§ **Problème posé A**
Résumez en deux phrases le texte ci-dessous sur les projets miniers en Érythrée.
§ **Problème posé B**
Recopiez fidèlement le passage du texte sur les projets miniers en Érythrée, de « Malheureusement, il semblerait » jusqu'à « au travail forcé. » inclus.

§ **Extrait de texte**
┌──

Malheureusement, il semblerait que d’autres sociétés soient en passe de concrétiser des projets miniers sans prendre ces risques en considération. Human Rights Watch a ainsi interrogé le PDG de South Boulder Mines, une société australienne qui s’apprête à développer une mine de potasse en Érythrée d’une valeur d’un milliard de dollars. Le PDG reconnaît que sa société n’a procédé à aucune évaluation des risques potentiels en matière de droits humains, dont le risque potentiel de recours au travail forcé.
La société canadienne Sunridge Gold, qui travaille également sur un projet de développement minier en Érythrée, n’a pas répondu aux demandes qui lui ont été adressées pour discuter de la question du travail forcé et des autres atteintes aux droits humains. Le nouveau venu dans le secteur minier est SFECO, un conglomérat chinois basé à Shanghai qui a récemment acquis un intérêt majoritaire dans un autre projet minier appartenant à Chalice Gold, société australienne.

└──

§ **Matériel fourni**

┌──

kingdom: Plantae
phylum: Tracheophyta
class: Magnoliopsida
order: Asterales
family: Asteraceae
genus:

└──

§ **Résultat final A**
D'autres sociétés semblent mener des projets miniers sans prendre en compte les risques : interrogé par Human Rights Watch, le PDG de South Boulder Mines, société australienne qui s'apprête à développer en Érythrée une mine de potasse d'un milliard de dollars, reconnaît n'avoir procédé à aucune évaluation des risques en matière de droits humains, dont le travail forcé. La société canadienne Sunridge Gold, également active en Érythrée, n'a pas répondu aux demandes sur ces questions, tandis que SFECO, conglomérat chinois basé à Shanghai, a récemment acquis un intérêt majoritaire dans un projet minier de la société australienne Chalice Gold.

§ **Résultat final B**
Malheureusement, il semblerait que d’autres sociétés soient en passe de concrétiser des projets miniers sans prendre ces risques en considération. Human Rights Watch a ainsi interrogé le PDG de South Boulder Mines, une société australienne qui s’apprête à développer une mine de potasse en Érythrée d’une valeur d’un milliard de dollars. Le PDG reconnaît que sa société n’a procédé à aucune évaluation des risques potentiels en matière de droits humains, dont le risque potentiel de recours au travail forcé.